All of which is not to say that there is a magic button in place now or even around the corner. These projects are very much work in progress. Adding to the methodological complexities and logistical difficulties (increasingly including issues of viewability and ‘Bot’ fraud) are the operational challenges of working with multiple bodies, stakeholders and partners with their various expectations and interests. Costs are a major challenge - especially when there's often not enough clarity in the first place about the demand.
Given these challenges and complexities, turnaround into usable planning software is bound to lag the rapid evolution of media consumption. That should not, however, prevent planners from applying the understanding of these measurement issues to creatively think out of the box vis-à-vis the available data and develop their own back-of-the-envelope planning guidelines.
In the MENA region,for example, one needs to go beyond E-GRPs, which is relatively simple, and into calibration against TV GRPs, wherein suboptimal measurement differences add significant complexity. As it stands, it's an apples-to- oranges comparison : 'actual’ online video ad views captured in real time versus sample-extrapolated, next-day telephone interviews (CATI)-based views on TV. The latter relies on the respondent’s memory recall down to 15 minutes on the previous day and does not capture commercial break ad views.

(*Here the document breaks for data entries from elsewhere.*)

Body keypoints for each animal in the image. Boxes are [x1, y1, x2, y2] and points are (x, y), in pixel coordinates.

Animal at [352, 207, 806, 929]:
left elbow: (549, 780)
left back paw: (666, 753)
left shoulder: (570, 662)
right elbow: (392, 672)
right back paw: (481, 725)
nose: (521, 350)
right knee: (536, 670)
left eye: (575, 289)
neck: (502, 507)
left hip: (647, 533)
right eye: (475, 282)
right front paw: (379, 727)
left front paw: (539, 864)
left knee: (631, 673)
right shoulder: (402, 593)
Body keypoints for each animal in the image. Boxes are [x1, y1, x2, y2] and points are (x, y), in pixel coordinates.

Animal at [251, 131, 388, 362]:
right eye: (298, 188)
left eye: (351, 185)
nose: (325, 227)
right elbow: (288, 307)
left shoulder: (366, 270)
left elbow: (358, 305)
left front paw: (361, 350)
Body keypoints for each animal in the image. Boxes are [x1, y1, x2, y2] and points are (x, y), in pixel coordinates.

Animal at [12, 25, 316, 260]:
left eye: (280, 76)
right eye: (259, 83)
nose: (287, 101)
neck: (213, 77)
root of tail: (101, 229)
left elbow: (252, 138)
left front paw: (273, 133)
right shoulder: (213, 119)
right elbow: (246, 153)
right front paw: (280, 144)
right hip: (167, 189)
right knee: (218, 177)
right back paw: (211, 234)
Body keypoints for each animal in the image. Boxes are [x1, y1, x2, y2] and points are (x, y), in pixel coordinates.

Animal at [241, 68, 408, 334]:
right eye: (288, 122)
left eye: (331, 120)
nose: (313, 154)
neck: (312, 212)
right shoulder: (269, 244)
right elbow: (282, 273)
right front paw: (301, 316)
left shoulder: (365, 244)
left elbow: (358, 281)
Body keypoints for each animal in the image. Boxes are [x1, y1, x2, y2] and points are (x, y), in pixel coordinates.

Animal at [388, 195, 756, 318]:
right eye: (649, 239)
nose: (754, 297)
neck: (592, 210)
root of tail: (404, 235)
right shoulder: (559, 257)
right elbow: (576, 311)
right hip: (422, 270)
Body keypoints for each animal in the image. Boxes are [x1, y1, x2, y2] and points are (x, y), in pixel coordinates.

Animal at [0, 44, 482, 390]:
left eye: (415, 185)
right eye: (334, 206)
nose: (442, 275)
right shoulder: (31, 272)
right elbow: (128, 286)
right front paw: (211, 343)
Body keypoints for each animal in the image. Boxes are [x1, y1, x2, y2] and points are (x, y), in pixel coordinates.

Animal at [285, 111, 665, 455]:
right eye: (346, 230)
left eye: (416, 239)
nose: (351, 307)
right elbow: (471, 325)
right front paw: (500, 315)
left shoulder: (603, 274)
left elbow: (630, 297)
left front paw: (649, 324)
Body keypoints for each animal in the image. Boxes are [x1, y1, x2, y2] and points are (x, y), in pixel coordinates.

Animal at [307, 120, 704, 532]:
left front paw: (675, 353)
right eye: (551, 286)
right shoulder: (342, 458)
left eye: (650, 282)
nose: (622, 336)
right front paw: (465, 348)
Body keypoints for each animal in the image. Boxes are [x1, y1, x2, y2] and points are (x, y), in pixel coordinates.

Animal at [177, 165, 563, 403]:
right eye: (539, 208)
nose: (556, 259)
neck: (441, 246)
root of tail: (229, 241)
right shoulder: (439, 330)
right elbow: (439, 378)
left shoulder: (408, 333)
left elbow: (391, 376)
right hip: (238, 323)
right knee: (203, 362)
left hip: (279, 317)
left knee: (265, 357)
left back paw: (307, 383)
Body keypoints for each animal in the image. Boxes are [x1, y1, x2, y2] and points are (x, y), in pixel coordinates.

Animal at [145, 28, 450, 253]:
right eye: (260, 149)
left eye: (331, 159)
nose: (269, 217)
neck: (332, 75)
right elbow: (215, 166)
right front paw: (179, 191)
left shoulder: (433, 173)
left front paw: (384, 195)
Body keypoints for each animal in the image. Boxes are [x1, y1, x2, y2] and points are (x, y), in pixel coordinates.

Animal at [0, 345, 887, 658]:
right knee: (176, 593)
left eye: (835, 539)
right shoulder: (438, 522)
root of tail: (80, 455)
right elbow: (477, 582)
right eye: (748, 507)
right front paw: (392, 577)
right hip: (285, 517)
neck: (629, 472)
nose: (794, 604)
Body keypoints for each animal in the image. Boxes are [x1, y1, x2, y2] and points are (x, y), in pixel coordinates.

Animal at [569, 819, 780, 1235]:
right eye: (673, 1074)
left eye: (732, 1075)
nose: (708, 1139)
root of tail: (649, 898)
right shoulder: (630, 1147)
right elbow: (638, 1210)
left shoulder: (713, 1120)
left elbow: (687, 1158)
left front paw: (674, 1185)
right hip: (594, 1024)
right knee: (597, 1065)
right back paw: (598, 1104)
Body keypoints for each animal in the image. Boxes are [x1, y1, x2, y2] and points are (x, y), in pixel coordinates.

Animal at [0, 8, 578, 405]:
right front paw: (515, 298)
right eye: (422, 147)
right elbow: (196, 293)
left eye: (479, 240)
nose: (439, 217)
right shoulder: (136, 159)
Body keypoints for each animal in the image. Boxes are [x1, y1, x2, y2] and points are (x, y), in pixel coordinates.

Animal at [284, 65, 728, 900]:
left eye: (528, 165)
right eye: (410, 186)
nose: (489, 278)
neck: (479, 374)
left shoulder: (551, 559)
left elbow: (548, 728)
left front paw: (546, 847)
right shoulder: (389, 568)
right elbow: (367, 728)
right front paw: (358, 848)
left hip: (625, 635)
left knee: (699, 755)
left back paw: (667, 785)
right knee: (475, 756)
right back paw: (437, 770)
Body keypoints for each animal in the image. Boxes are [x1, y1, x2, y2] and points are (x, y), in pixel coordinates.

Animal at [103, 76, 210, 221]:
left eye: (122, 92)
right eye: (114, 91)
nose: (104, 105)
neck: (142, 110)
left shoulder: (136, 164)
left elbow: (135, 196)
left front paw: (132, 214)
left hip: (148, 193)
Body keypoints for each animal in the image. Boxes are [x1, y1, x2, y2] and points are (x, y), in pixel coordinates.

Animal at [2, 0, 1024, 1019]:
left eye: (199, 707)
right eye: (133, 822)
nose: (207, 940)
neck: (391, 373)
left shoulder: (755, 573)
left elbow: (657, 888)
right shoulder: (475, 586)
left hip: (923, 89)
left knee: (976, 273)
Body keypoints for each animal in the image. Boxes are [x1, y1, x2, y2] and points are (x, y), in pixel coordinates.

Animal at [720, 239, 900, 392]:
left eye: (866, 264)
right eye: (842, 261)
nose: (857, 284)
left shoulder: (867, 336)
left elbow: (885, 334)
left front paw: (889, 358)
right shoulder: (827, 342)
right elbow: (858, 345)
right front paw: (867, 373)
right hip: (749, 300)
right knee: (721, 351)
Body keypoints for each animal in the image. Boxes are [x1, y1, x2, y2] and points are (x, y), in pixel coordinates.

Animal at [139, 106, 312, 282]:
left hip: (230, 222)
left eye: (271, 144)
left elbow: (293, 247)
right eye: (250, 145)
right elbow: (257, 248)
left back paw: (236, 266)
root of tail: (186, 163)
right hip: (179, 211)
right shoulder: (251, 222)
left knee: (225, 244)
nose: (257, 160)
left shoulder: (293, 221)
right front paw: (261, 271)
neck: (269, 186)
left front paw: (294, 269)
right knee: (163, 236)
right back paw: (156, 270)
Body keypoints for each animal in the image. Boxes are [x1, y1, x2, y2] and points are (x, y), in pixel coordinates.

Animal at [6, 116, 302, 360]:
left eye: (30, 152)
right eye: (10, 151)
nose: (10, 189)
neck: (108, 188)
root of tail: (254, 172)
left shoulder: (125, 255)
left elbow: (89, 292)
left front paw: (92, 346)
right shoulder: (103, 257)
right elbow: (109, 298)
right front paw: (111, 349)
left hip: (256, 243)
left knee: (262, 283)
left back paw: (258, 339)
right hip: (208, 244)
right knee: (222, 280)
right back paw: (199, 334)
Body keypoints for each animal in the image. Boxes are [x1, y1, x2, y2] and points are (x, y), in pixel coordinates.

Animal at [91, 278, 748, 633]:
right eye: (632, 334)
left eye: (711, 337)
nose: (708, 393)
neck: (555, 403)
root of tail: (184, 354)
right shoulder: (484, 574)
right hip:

An apples-to-apples calibration could work via estimating the ‘accuracy losses’ involved between the two systems via comparable differences versus electronically measured TV systems such as Peoplemeters which capture ad viewership. While such a system is only indicative at best, it can nonetheless provide useful guidelines for video budget allocation between online and offline channels rather than have this decided more arbitrarily.
Returning to the starting point of this piece in conclusion, big data in media audience research in the strictest N=All sense is limited mainly to online campaign analytics data wherein all of the exposures are captured. The rest needs to be qualified to N=Nearly All. Either because most census big data is actually proprietary (e.g. server data of websites) or is difficult to extract (e.g., all STB data across all operators in a specific market) or is non representative of the total market (e.g. IPTV STB data in the MENA market) or any combination of these, all of the data points are simply not available. What census big data does is to add on to panel sample data to give it more depth and breadth.
In other words, be it with the largest formal systems being developed at an industry level or the smallest in-house calibration projects, the alleged death of sampling in the big data era simply does not hold up to the reality of media audience measurement. Sampling quality affects not only the offline media it directly measures but also the comparative relative value - and therefore budget share- of the online media it shares the pie with. Hence there's a real need to ensure that the old fashioned checks are in place, that samples are robust, random and representative and that the analyses are rigorous. This is particularly true for markets where those checks were much less in focus to begin with. The big data era, far from making it redundant, accords an arguably greater importance than ever before to ‘small data’.
Welcome to the Medium Data world of audience research!